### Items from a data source
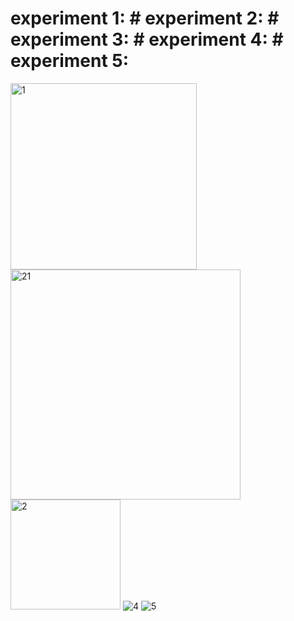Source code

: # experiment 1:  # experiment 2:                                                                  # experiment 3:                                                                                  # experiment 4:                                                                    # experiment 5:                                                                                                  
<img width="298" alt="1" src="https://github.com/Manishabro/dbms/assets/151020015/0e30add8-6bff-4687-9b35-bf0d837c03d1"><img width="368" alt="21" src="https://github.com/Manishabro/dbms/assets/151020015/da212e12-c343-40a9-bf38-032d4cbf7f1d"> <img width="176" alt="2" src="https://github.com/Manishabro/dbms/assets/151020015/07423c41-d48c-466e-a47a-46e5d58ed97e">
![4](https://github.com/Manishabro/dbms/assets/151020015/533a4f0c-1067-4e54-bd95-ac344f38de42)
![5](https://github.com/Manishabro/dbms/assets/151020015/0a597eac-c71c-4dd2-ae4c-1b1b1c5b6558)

--

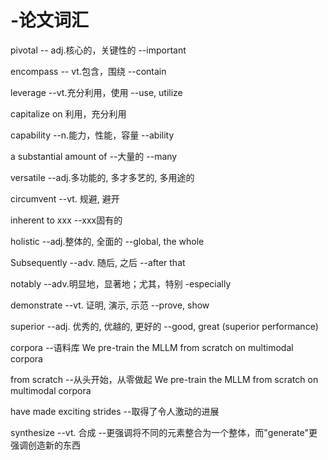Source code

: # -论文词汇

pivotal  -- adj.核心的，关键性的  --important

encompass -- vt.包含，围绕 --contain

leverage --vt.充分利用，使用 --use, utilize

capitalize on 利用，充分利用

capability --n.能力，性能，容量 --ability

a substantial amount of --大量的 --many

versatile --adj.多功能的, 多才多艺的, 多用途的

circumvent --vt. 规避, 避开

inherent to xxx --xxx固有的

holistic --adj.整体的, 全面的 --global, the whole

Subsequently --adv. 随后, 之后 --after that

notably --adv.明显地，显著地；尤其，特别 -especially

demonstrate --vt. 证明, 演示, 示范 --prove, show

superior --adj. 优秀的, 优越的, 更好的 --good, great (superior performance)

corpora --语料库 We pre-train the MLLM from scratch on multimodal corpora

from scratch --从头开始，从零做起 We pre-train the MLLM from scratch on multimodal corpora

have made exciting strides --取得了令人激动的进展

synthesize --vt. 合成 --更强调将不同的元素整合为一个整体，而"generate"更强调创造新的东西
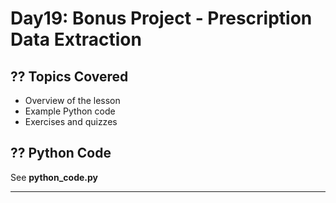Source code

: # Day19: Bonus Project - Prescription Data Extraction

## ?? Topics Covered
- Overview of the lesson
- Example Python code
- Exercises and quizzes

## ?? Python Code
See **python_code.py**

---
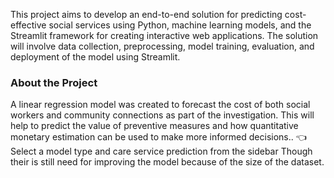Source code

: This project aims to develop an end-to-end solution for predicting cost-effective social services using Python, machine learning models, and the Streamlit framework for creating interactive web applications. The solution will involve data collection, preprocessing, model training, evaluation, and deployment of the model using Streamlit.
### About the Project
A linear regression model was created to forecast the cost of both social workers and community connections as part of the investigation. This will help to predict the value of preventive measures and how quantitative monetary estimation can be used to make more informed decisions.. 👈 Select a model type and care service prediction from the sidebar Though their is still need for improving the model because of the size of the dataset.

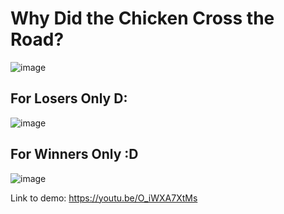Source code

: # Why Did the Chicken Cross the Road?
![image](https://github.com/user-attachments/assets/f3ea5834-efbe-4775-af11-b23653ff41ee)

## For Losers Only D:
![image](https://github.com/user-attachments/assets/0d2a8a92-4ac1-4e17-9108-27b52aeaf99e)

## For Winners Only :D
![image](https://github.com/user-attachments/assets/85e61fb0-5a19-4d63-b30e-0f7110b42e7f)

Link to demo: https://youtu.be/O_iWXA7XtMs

* * *

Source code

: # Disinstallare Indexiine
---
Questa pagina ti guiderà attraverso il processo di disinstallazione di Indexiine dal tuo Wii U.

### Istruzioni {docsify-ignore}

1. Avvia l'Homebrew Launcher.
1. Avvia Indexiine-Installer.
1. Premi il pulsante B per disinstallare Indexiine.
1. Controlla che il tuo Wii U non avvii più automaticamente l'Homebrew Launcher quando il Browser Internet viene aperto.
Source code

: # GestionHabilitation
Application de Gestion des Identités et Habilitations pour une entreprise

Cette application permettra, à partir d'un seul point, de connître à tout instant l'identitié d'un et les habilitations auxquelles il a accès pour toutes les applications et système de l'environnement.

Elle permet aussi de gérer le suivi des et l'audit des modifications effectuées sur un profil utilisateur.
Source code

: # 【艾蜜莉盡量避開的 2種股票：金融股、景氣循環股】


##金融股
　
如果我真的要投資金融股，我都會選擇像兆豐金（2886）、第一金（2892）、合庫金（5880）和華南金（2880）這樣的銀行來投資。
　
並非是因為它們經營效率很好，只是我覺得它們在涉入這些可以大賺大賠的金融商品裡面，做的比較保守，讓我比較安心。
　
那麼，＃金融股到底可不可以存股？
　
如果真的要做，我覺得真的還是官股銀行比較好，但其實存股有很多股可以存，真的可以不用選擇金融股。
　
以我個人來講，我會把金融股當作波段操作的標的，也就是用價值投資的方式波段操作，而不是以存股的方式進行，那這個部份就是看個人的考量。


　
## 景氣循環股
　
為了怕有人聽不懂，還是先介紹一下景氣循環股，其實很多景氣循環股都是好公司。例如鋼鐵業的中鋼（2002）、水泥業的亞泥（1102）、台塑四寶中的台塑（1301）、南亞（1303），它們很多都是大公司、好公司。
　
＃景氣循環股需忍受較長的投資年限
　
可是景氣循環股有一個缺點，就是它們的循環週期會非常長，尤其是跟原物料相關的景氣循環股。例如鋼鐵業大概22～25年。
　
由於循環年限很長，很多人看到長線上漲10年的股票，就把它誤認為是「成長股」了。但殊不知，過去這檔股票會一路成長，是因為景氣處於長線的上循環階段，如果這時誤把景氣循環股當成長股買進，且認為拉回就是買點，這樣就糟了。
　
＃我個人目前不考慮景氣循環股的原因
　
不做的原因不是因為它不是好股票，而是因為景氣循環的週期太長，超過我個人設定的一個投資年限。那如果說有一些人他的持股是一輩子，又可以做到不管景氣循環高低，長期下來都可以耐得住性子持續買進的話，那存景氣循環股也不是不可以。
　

### Activity
The lines in the records above that include the word "image" must be copied out.

### Result
![image](https://github.com/user-attachments/assets/f3ea5834-efbe-4775-af11-b23653ff41ee)
![image](https://github.com/user-attachments/assets/0d2a8a92-4ac1-4e17-9108-27b52aeaf99e)
![image](https://github.com/user-attachments/assets/85e61fb0-5a19-4d63-b30e-0f7110b42e7f)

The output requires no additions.